Flora reflected upon this answer without being satisfied with it. “It doesn’t seem natural,” said she to her husband. “She parted from that baby when he was but a few weeks old, and he has been dead nearly twenty years. She has Eulalia to love, and a noble husband, who worships the very ground she treads on. It don’t seem natural. I wonder whether she has a cancer or some other secret disease.”
She redoubled her tenderness, and exerted all her powers of mimicry to amuse her sister. The young folks screamed with laughter to see her perform the shuffling dances of the negroes, or to hear her accompany their singing with imitations of the growling contra-fagotto, or the squeaking fife. In vain she filled the room with mocking-birds, or showed off the accomplishments of the parrot, or dressed herself in a cap with a great shaking bow, like Madame Guirlande’s, or scolded in vociferous Italian, like Signor Pimentero. The utmost these efforts could elicit from her sister was a faint, vanishing smile.
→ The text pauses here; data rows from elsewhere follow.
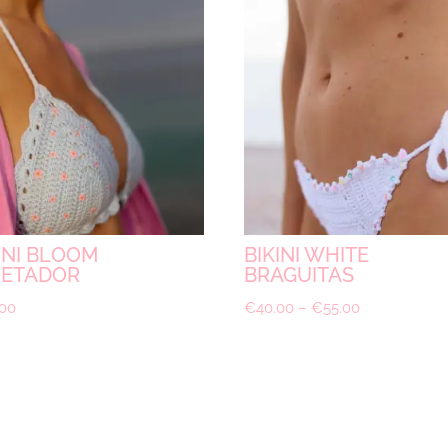
INI BLOOM
BIKINI WHITE
JETADOR
BRAGUITAS
.00
€
40.00
–
€
55.00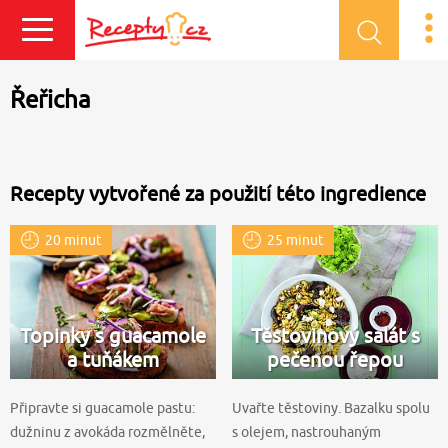
Přihlásit se
Řeřicha
Recepty vytvořené za použití této ingredience
20 minut
25 minut
Topinky s guacamole
Těstovinový salát s
a tuňákem
pečenou řepou
Připravte si guacamole pastu:
Uvařte těstoviny. Bazalku spolu
dužninu z avokáda rozmělněte,
s olejem, nastrouhaným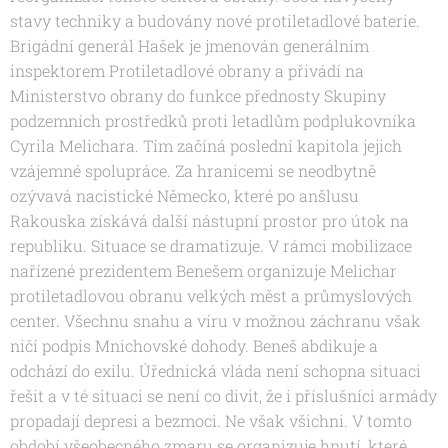
stavy techniky a budovány nové protiletadlové baterie.
Brigádní generál Hašek je jmenován generálním
inspektorem Protiletadlové obrany a přivádí na
Ministerstvo obrany do funkce přednosty Skupiny
podzemních prostředků proti letadlům podplukovníka
Cyrila Melichara. Tím začíná poslední kapitola jejich
vzájemné spolupráce. Za hranicemi se neodbytně
ozývavá nacistické Německo, které po anšlusu
Rakouska získává další nástupní prostor pro útok na
republiku. Situace se dramatizuje. V rámci mobilizace
nařízené prezidentem Benešem organizuje Melichar
protiletadlovou obranu velkých měst a průmyslových
center. Všechnu snahu a víru v možnou záchranu však
ničí podpis Mnichovské dohody. Beneš abdikuje a
odchází do exilu. Úřednická vláda není schopna situaci
řešit a v té situaci se není co divit, že i příslušníci armády
propadají depresi a bezmoci. Ne však všichni. V tomto
období všeobecného zmaru se organizuje hnutí, které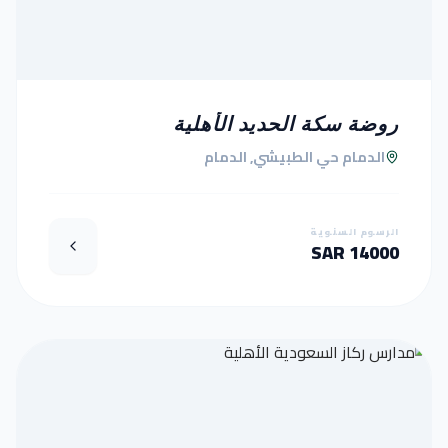
روضة سكة الحديد الأهلية
الدمام حي الطبيشي, الدمام
الرسوم السنوية
14000 SAR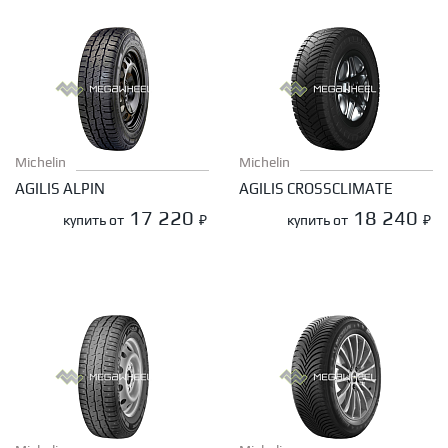
Michelin
Michelin
AGILIS ALPIN
AGILIS CROSSCLIMATE
17 220
18 240
купить от
₽
купить от
₽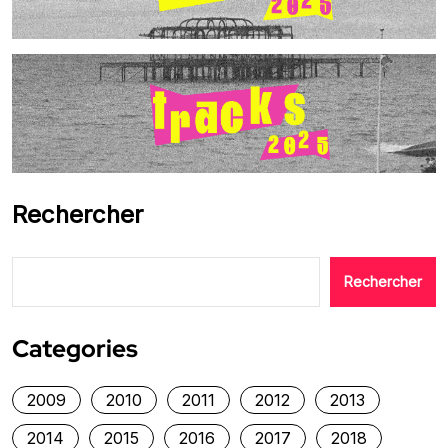
Rechercher
Rechercher
Categories
2009
2010
2011
2012
2013
2014
2015
2016
2017
2018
Mr. King noticed all this, and was pained to observe that his wife’s sadness increased daily. He would not himself have chosen young Fitzgerald as a suitor for his daughter, fearing he might resemble his father in character as he did in person; but he was willing to promote their acquaintance, because the young man seemed to be a favorite with his lady, and he thought that as a son-in-law he might supply the loss of her first-born. But, in their rides and other excursions, he was surprised to observe that Mrs. King assiduously tried to withdraw Mr. Fitzgerald from her daughter, and attach him to herself. Her attentions generally proved too flattering to be resisted; but if the young man, yielding to attractions more suited to his age, soon returned to Eulalia, there was an unmistakable expression of pain on her mother’s face. Mr. King was puzzled and pained by this conduct. Entire confidence had hitherto existed between them. Why had she become so reserved? Was the fire of first-love still smouldering in her soul, and did a delicate consideration for him lead her to conceal it? He could not believe it, she had so often repeated that to love the unworthy was a thing impossible for her. Sometimes another thought crossed his mind and gave him exquisite torture, though he repelled it instantly: “Could it possibly be that his modest and dignified wife was in love with this stripling, who was of an age suitable for her daughter?” Whatever this mysterious cloud might be that cast its cold shadow across the sunshine of his home, he felt that he could not endure its presence. He resolved to seek an explanation with his wife, and to propose an immediate return to Europe, if either of his conjectures should prove true. Returning from a solitary walk, during which these ideas had been revolving in his mind, he found her in their chamber kneeling by the bedside, sobbing violently. With the utmost tenderness he inquired what had grieved her.